Well, I don’t think we are anywhere close to where we must be. I mean, you see how economic interests continue to get prioritized over everything else. And then there are the issues of political cycles and market trends. The current systems are clearly not working for the well-being of both people and the planet.
There are reasons to be optimistic though and this is mainly because of the younger generation, like Fridays for Future. This generation is really going after governments and people in power. They are suing governments in several countries because they have failed to act. They have failed their own children. There are also beautiful restoration and conservation projects around the world that are also socially just. You can find many such projects on explorer.land. However, we should not get too comfortable. We need to drastically reduce emissions — truly reduce, not offset — and we need to do this now.
What does the future hold for you? What do you aspire to personally?
In both my work life and personal life, I will continue to strive for a good balance between the small stuff and the big stuff, as we discussed earlier. Like working between a microscope and a telescope with different zoom levels. And strive for a better balance between work and my personal life. For example, dedicating more time to music, physical exercise, and social encounters, something that has been difficult lately due to the pandemic.
Meditation also helps in this regard. During the challenging phase I mentioned previously in the preparation of the first Umundu Festival in Lisbon, I discovered Sam Harris and his meditation app. Sam has really taught me to be more in the present moment, giving full attention to the experience at each moment. For example, being 100% conscious about how the food tastes, and what its texture is. And you can do this with everything. Everything you do in life, even washing your clothes, can be done in this way, by giving it your full attention. And this can be an incredibly powerful experience. Like with the microscope that we just discussed — really focusing on the moments and enjoying being aware of them, enjoying independently of what it is.

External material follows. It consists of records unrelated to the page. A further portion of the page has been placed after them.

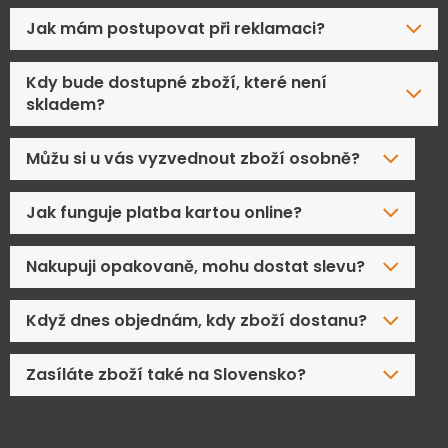
Jak mám postupovat při reklamaci?
Kdy bude dostupné zboží, které není
skladem?
Můžu si u vás vyzvednout zboží osobně?
Jak funguje platba kartou online?
Nakupuji opakovaně, mohu dostat slevu?
Když dnes objednám, kdy zboží dostanu?
Zasíláte zboží také na Slovensko?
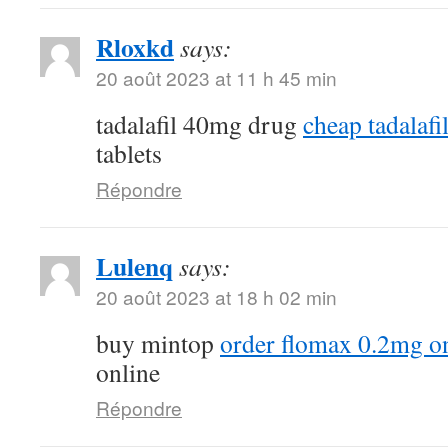
Rloxkd
says:
20 août 2023 at 11 h 45 min
tadalafil 40mg drug
cheap tadalafil
tablets
Répondre
Lulenq
says:
20 août 2023 at 18 h 02 min
buy mintop
order flomax 0.2mg o
online
Répondre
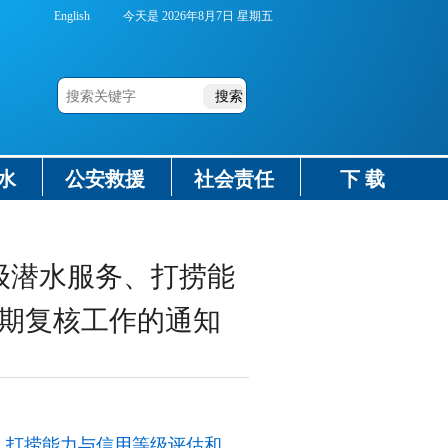
English
今天是
2026年8月7日 星期五
水
公安救援
社会责任
下 载
晋级潜水服务、打捞能
期复核工作的通知
务、打捞能力与信用等级评估和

But then you also need to be able to zoom out, otherwise, small things might feel like a disaster. Imagine you have lost something that has an emotional value to you. You might experience it as a terrible thing. You can spend the rest of your day or week being sad and frustrated. Or you can zoom out to the span of your lifetime and relativize it — how relevant was it and is it key to achieving a fulfilling life? I bet, probably not at all. And this Gedankenexperiment can be extended to everything in your life, even the toughest challenges.

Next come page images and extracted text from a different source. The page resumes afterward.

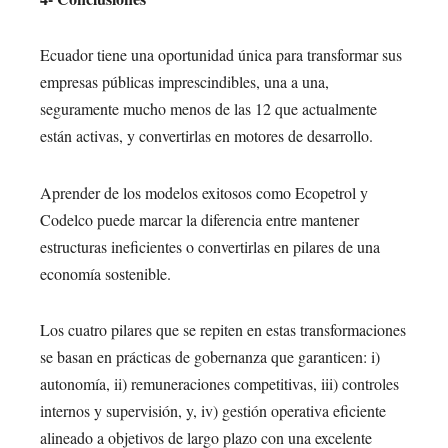
Ecuador tiene una oportunidad única para transformar sus
empresas públicas imprescindibles, una a una,
seguramente mucho menos de las 12 que actualmente
están activas, y convertirlas en motores de desarrollo.
Aprender de los modelos exitosos como Ecopetrol y
Codelco puede marcar la diferencia entre mantener
estructuras ineficientes o convertirlas en pilares de una
economía sostenible.
Los cuatro pilares que se repiten en estas transformaciones
se basan en prácticas de gobernanza que garanticen: i)
autonomía, ii) remuneraciones competitivas, iii) controles
internos y supervisión, y, iv) gestión operativa eficiente
alineado a objetivos de largo plazo con una excelente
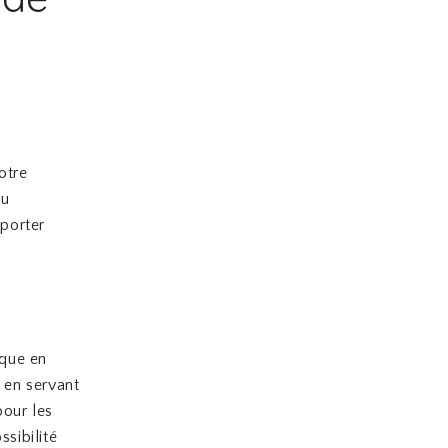
otre
ou
pporter
ique en
t en servant
pour les
sibilité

And I learned the hard way how important this balance is. In the not-so-distant past, I had trouble sleeping, I was anxious due to different issues in my personal life; for a long time, I would only reach a maximum of four hours a night if lucky. At the same time, I was giving all I had to advance with work, not finding time to decelerate. The whole thing culminated with a broken artery in my head, which, ironically, was quite probably caused by some hardcore yoga classes I started to take at the time. But I believe it was my body saying: “have a break, Patrick!”. In the end I was very lucky, the doctors said. Thanks to my healthy eating habits, and not being a smoker, I was spared from more profound brain damage. After six days in the intensive unit, and another six months of strong head and facial pain, it was clear that things had to change in the way I was doing things and dealing with reality. Anxiety profoundly changes the physiology of your body, making it more susceptible to damage. Being much more mindful and meditating regularly combined with the zooming in and out practice has really helped me to become more peaceful and calmer. And considering the dramatic and maybe even horrific changes we might be experiencing with climate change if we don’t alter our course, that might be the most valuable asset one can have.